TASK ITEM: Within the data, how many lines hold the word "other"? Answer with nothing but the number.

Saved entries
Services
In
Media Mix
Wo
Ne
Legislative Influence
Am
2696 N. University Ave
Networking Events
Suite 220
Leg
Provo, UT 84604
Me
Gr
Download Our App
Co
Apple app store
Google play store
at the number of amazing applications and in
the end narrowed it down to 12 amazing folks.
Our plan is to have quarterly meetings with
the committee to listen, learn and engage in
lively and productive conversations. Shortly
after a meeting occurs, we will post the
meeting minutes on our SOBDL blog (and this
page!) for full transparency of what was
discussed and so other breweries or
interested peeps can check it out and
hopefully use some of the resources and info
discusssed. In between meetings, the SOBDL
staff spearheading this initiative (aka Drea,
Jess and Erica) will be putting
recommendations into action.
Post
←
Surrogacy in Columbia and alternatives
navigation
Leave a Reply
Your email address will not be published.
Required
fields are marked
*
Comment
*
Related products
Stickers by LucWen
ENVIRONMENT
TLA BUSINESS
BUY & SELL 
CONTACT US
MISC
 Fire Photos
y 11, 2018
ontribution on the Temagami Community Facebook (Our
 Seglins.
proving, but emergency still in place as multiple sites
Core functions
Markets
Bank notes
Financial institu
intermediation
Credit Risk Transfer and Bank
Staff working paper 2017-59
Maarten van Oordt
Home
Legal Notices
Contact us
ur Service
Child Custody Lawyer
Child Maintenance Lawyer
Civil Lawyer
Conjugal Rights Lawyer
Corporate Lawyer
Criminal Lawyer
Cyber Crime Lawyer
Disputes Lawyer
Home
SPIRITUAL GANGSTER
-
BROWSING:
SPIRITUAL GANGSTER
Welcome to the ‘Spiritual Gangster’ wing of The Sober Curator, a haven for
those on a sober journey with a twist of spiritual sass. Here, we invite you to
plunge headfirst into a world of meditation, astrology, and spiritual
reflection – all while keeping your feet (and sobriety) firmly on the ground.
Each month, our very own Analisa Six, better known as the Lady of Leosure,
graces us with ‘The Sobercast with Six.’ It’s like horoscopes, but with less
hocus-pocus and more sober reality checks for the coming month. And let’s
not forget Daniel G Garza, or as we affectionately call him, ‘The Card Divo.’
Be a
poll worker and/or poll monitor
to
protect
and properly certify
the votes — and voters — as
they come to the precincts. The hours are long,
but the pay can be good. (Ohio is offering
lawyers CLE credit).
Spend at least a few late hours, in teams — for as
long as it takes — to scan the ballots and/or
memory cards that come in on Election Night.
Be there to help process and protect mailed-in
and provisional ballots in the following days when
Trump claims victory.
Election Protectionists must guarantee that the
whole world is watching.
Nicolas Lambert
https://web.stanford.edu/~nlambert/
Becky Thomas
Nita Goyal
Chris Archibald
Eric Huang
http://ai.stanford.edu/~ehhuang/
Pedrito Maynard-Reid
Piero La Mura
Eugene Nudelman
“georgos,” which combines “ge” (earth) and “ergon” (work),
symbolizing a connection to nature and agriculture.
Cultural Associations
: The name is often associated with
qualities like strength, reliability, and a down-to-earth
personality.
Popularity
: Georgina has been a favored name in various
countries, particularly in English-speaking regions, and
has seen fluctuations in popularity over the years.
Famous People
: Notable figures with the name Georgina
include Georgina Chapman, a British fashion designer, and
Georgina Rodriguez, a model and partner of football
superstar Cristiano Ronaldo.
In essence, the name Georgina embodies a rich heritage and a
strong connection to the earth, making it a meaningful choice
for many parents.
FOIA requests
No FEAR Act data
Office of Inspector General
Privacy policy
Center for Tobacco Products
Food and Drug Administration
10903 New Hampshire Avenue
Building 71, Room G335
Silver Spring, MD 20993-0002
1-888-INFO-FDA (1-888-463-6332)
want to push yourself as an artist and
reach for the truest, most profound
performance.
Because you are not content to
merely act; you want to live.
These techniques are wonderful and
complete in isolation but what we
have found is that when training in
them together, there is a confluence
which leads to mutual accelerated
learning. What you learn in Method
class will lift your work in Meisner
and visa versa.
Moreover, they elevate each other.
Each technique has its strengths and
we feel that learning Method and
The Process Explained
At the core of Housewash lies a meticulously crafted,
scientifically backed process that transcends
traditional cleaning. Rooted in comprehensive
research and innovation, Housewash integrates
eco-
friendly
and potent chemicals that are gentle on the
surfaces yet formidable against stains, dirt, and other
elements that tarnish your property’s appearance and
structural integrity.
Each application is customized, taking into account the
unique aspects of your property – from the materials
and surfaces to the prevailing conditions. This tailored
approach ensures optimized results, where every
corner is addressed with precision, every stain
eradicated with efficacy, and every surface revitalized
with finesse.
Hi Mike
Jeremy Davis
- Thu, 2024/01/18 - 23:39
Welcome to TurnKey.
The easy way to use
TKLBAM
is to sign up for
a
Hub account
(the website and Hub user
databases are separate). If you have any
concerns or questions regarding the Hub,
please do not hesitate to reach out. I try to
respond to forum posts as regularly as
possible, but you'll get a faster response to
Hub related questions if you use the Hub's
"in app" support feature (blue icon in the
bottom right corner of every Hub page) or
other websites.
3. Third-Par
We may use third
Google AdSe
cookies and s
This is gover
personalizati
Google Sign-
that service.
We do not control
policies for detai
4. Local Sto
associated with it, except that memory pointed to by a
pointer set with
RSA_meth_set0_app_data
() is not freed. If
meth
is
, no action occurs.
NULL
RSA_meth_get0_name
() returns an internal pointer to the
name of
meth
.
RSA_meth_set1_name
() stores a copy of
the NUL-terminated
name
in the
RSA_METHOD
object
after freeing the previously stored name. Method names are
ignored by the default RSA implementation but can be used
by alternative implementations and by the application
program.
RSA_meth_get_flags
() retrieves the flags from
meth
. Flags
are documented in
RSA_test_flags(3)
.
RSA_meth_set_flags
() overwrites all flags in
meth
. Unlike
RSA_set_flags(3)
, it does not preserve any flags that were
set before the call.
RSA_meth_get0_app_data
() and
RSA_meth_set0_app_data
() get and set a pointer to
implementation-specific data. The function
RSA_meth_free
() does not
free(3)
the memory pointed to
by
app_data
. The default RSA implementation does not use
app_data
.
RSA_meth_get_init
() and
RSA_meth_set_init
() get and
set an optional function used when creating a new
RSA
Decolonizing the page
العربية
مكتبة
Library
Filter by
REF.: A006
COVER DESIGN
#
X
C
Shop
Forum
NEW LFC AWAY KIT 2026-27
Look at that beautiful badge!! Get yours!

YOUR RESPONSE: 4